### Data extracts
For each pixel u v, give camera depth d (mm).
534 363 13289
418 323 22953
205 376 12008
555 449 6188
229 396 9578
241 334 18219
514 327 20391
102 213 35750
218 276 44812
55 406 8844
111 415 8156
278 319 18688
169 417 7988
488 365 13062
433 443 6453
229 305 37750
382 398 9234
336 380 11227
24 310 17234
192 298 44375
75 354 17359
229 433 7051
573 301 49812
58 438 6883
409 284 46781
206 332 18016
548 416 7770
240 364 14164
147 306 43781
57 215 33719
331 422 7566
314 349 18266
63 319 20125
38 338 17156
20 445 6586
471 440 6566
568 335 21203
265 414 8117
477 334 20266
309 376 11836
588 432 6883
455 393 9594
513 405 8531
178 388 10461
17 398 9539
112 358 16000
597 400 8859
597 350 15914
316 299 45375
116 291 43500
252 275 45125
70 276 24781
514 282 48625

### Problem description
Every line of the material above must be set down again exactly.

### Response to this task
For each pixel u v, give camera depth d (mm).
534 363 13289
418 323 22953
205 376 12008
555 449 6188
229 396 9578
241 334 18219
514 327 20391
102 213 35750
218 276 44812
55 406 8844
111 415 8156
278 319 18688
169 417 7988
488 365 13062
433 443 6453
229 305 37750
382 398 9234
336 380 11227
24 310 17234
192 298 44375
75 354 17359
229 433 7051
573 301 49812
58 438 6883
409 284 46781
206 332 18016
548 416 7770
240 364 14164
147 306 43781
57 215 33719
331 422 7566
314 349 18266
63 319 20125
38 338 17156
20 445 6586
471 440 6566
568 335 21203
265 414 8117
477 334 20266
309 376 11836
588 432 6883
455 393 9594
513 405 8531
178 388 10461
17 398 9539
112 358 16000
597 400 8859
597 350 15914
316 299 45375
116 291 43500
252 275 45125
70 276 24781
514 282 48625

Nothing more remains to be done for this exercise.